While looking through the Stetson University digital archives for what feels like the hundredth time I came upon an image of some brothers from the mid-40’s raising a Confederate flag outside of their house. There were several photos of several Stetson fraternities from that same era with that same flag raised high and proud above their living facilities. I am not making a statement about Confederate flags, but could you imagine any fraternity or sorority sharing this photo on their social media today? Even to acknowledge a well-known piece of their history as once exclusively-white organizations?
This was not the first time I came across this photo, but I failed to accept this as a part of our history, the part where we were exclusively Christian and white and where several chapters were former Ku Klux Klan organizations. It may be touched upon, but the more I hear fraternity men talk about themselves, their organizations, and their histories, the more I realize that we have a deluded sense of who we were. Perhaps that is a response to the obsessively critical tone many fraternity professionals and the news media take toward our histories of privilege – they are wrong too.
Fraternity leaders want and expect students to learn our history and past, but omit important elements of it. For so many years I wondered if my fraternity’s history was “murky” due to a lack of information. That is a factor and what we would tell our students, but it’s untrue.
We have rows of filing cabinets packed with photos, correspondences, meeting minutes and newspaper clippings. We know all too well who we were, and because it is not representative of who we are and what the world wants of us in 2018, we breeze over it as if it were a meaningless bump in the road. But, racial prejudice has been a key element of the fraternity experience since its development. Our founding members may have had intentions for diversity, but those intentions went unrealized for many decades.
I am not of the belief that you can know someone from a single point of view. For too long, the stories of fraternities and sororities have been painted by those who hate us or those who love us, and lacking from both sides is a taste for realism or objectivity.
I have also tried to make this case regarding collaboration between historically white, historically black, and culturally-based fraternities and sororities.

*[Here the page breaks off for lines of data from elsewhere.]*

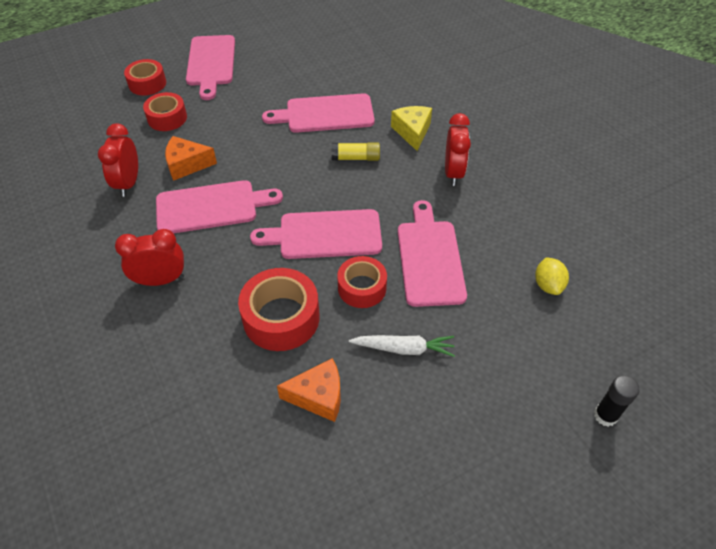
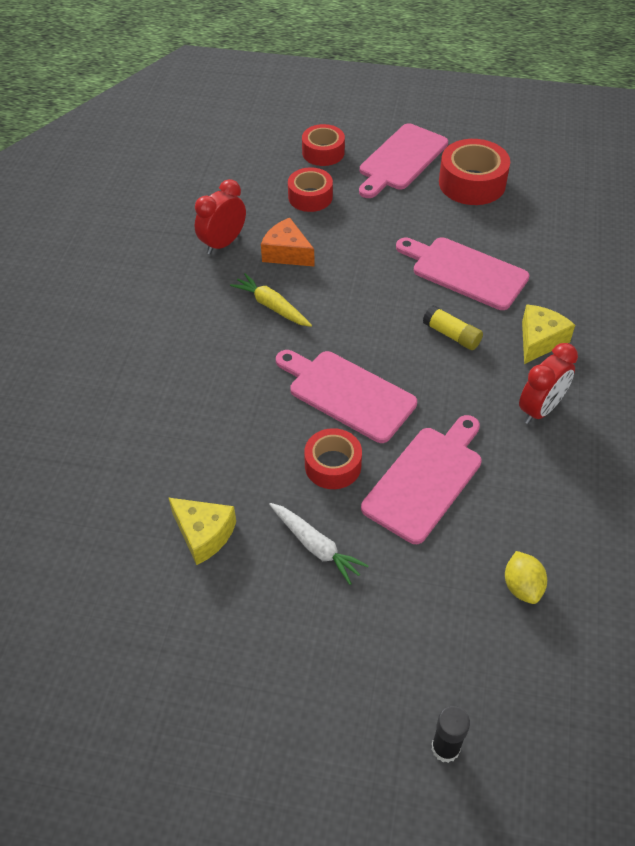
camera: 40 degrees right, 0 degrees up
(161, 280) = (172, 348): red clock -> none
(211, 207) = (272, 306): pink cutting board -> yellow carrot
(281, 318) = (237, 445): red tape -> red tape (472, 183)
(318, 396) = (204, 534): orange cheese -> yellow cheese
(548, 285) = (522, 586): yellow lemon -> yellow lemon turned 45 degrees counterclockwise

There are invisible divisions representative of our old selves which force us to think of one another as “others.” Sororities and fraternities bicker about who does things “right,” black and white organizations complain that the other isn’t open to collaboration, but are too obsessed with what makes them different from one another to move forward (“They do intake, we do rush”). We do not need to adopt the resentment those who came before us had in discussing racial/societal issues. . . that is all.
Students are told of the wonderful and idealistic goals of their founding members in depth. What attention is paid to the time between the moment their organization was founded and their organization today is a Cliff’s Notes version at best. They are not encouraged to explore how desegregation was a student-led movement, which came from challenging toxic, top-down, “zero-tolerance” policies and going against the wishes of many big name alumni members. We are ignoring important elements of the fraternity story, elements which many are ashamed of, but elements which humanize us and our organizations and help us fit in with the greater story of the United States of America.
Most organizations seem obsessed with presenting a clean, unified message to the outside world. Members are widely encouraged to vote “yes” on whichever slate from whichever committee is before them at a national meeting. Everything they are to do and value in their fraternity experience must be ratified by a small group of approved alumni and professionals. It is a sanitized process top to bottom, and we are teaching students to operate in the same way, but no one connects with that. Fraternity men were Instagram before Instagram was Instagram – it’s just a game to make your life look neat and petite without a care in the world.
Until we face our demons and tell our stories truly and accurately – stories which still contain the fantastic elements we share today – we may never get beyond our modern challenges. There was a point when fraternities were “zero-tolerance” when it came to initiating black students. In Delta Sigma Phi, chapters were required to send a testimonial and photo for each of their pledging members for approval from the Executive Secretary (old name for the Executive Director/CEO). That was to make sure that the men recruited fit the agreed-upon standards of the Fraternity, and one of those standards was to have white skin.
Understanding our past of racial prejudice and how students pulled us through that may help modern students feel inspired and engage more deeply in the fraternity process. That’s important, because fraternity/sorority professionals, leaders, legislators and the news media are failing to move us forward, even as they assume greater ownership of our undergraduate societies.